To this he added that “patients with high blood pressure who have a reading above 180/120 mmHg should seek advice from their clinician, urgently if there are symptoms of chest pain, shortness of breath, paralysis or speech difficulty,” Jones advised.

The AHA advises that anyone can develop high blood pressure, so it is important to have it checked regularly. It also states that although lifestyle and dietary changes can be effective in reducing blood pressure, many people will also need medications to get their blood pressure down to healthy levels.

“These new guidelines will hopefully encourage clinicians to further recommend lifestyle changes to patients with elevated blood pressure. They also promote the use of a specific risk calculator to help us determine which patients may benefit most from medical therapy for hypertension,” Chen told MNT.

“Some lifestyle recommendations for people trying to reduce blood pressure on their own include eating a heart healthy diet low in sodium, avoiding/eliminating alcohol intake, maintaining a healthy weight, getting regular physical activity, and managing their stress levels,” he added.

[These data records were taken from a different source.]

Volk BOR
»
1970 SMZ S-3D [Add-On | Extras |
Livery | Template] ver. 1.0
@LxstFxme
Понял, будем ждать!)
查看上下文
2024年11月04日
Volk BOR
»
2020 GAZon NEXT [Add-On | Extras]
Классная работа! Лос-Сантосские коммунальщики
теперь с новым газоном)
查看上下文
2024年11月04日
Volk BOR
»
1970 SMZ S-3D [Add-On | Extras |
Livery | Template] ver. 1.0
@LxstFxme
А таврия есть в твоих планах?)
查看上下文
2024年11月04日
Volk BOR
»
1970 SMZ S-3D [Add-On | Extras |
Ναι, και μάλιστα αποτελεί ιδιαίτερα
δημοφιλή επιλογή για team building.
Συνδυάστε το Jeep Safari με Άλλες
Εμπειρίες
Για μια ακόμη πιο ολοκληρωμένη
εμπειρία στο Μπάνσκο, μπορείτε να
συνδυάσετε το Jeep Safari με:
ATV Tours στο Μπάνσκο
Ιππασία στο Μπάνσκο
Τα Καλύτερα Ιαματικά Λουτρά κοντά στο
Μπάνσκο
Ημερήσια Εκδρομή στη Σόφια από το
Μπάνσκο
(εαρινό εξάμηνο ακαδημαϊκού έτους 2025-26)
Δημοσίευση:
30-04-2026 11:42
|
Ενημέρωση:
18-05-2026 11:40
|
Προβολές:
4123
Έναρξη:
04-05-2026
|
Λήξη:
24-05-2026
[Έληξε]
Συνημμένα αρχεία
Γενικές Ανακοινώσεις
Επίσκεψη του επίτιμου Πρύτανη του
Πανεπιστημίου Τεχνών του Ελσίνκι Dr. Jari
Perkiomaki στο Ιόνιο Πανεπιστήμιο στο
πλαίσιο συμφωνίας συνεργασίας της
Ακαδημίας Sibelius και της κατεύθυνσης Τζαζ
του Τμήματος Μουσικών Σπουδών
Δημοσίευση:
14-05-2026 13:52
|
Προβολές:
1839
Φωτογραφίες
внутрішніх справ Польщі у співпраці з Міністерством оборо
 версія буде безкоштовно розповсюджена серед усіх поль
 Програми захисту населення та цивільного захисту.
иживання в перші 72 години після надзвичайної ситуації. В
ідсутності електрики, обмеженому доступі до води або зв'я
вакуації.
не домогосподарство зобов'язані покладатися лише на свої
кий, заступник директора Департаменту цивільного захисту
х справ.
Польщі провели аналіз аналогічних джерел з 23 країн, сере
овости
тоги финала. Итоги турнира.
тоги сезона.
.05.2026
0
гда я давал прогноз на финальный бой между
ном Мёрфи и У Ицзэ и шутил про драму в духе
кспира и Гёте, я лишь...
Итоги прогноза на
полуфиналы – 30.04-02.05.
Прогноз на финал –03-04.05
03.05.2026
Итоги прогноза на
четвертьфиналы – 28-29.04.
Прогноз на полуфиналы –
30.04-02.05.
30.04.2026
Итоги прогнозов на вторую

The guidelines also emphasize that losing at least 5% of your body weight if you have overweight or obesity can help lower or prevent hypertension, and advise that people can learn more about how to improve their heart and brain health from Life’s Essential 8, which is also published by the AHA.

“Nearly one of every two adults in the U.S. has high blood pressure, and it is the [number] one modifiable risk factor for [cardiovascular disease]. Every person has the opportunity to change the course of their future, their health — annual screening, prevention and early treatment for high blood pressure are the keys to a longer, healthier life.”